⑥
旅慣れる見通しは、楽観的過ぎたらしい。今度はガゼットが反省することになった。朝、伸びをしてすっきりと目覚め、隣のベッドに眠るリーレンの様子を見ると、布団の中で身を屈めて震えていた。顔は真っ赤で、熱があるようだ。波のように寄せては返す記憶が、一瞬凍り付く。
「リーレン?」
額に当てられた掌を冷たく感じ、リーレンは気が付いて薄く目を開けた。
「ガゼット? おはよう……」
目覚めるなり、不安げな顔で目の前にいるガゼットに首を傾げる。やけに寒い朝だと思いながら身を起こそうとすると、腕に力が入らない。
「あ、無理しないで。具合が悪いんじゃないか」
「いいえ、そんなこと……うっ」
頭が痛いし、ふらつく。ようやく自分の状態を理解し、元通り横になる。
「昨日は、なんともなかったのに」
「町に落ち着いて緊張が解れたんだ。溜まった疲れが一度に出ただけさ。休んだ方がいい」
「でも……」
西の山にある穴のことは、昨晩話題になった。それを気にしているのはわかるが、ガゼットはリーレンにしっかりと布団をかぶせる。
「我が身を二の次にするのはいけないな。目的のために生き残りたいなら、休む以外に選択の余地はないよ」
焦り過ぎだと、目で言われた。
(その通りよ、頭ではわかっているの。平原の穴でもっと封印の効果があれば、少しは楽だったけど……理解されないことよね。彼に導管知覚はないのだから)
多少の不満は残るものの、起き上がる元気は無い。確かに今は休むべき時だ。水をもらってくると部屋を出て行くガゼットの背中を見て、リーレンは大人しく瞼を閉じた。
急な環境の変化に付いて行けなかった。普通の町娘として過ごしていたならそうだろうが、リーレンは旅を見越して準備を整えたつもりでいたから、寝込んでしまったのが悔しい。それは、あまり抱いた事のない感情だった。

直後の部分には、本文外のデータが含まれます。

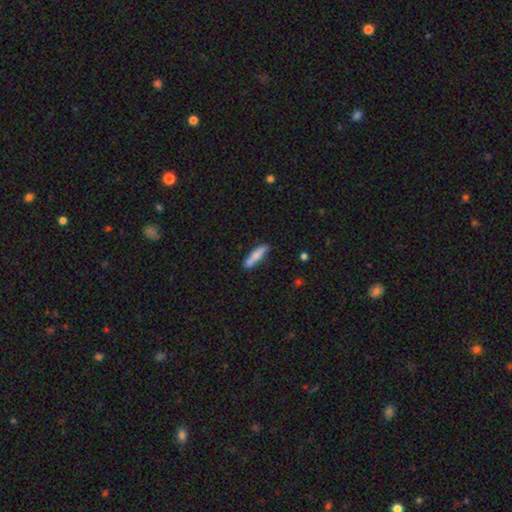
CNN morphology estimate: The model was most divided on "smooth or featured": smooth: 71%, featured or disk: 23%, star or artifact: 6%. More confident: how rounded — cigar-shaped (81%); merging — none (73%).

(早く順応しなくては。導管知覚も、もっと研ぎ澄まして。そうすれば、道は照らされる)
また悪夢をうなされそうな気がしたが、リーレンは深く眠り、夢も見なかった。
ガゼットはそんなリーレンの傍で、額を冷やす濡れ布巾を時々取り替えたり、顔色を確かめたりしながら過ごした。そのうち、彼の中に蘇った記憶も落ち着いてくる。

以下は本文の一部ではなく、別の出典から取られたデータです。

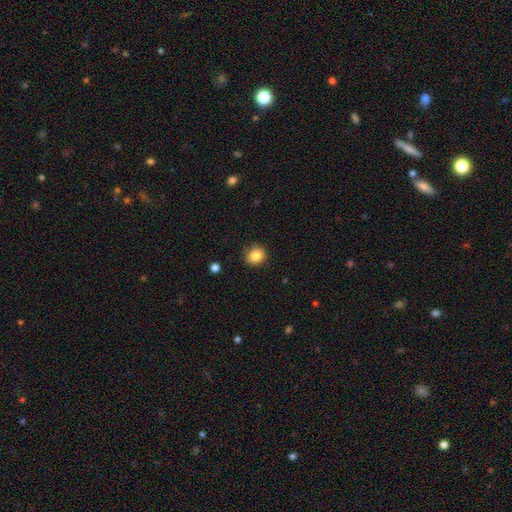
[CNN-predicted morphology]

高位神に定められた、全ての対極は嘘だったのだ。確かにガゼットは自由に生きてきたが、それを司るなど驕りだった。役割はあてがわれただけ。手と手を触れて心が通じたからといって、精神を壊すことはない。現に、彼とリーレンは神であった時分に手を触れたが、こうして自我を保っている。
(俺達はまだ、命があるけど。嘘を崇めて何代も生き、死んできた人間は……それでも幸せなのかな)

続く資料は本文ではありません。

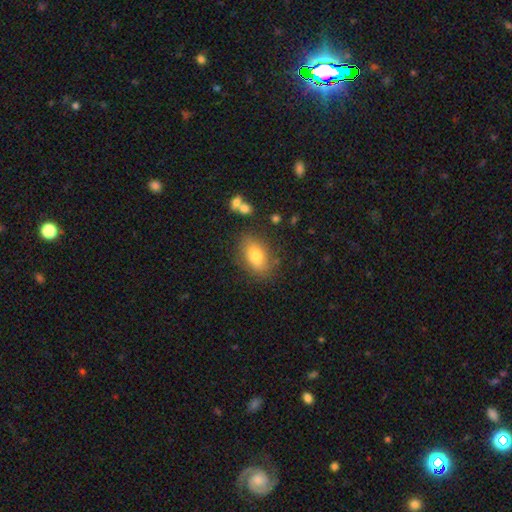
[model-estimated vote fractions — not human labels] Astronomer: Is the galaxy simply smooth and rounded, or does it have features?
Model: smooth — 77%.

人生は分かれ道だらけ。生まれ落ちた世界が嘘で固められていたら、選べる道が半分くらいになってしまうのではないか。終わった生は仕方ないとも思うが、これからを変えることはできる。
(真実を広めるか、手がかりを残すか。どう生きるかは旅の中で決めようか)
神界の更に上、天界に住む賢人の記憶まで全てを思い出す頃には、リーレンの熱も下がった。彼女が寝込んでから二日が経っていた。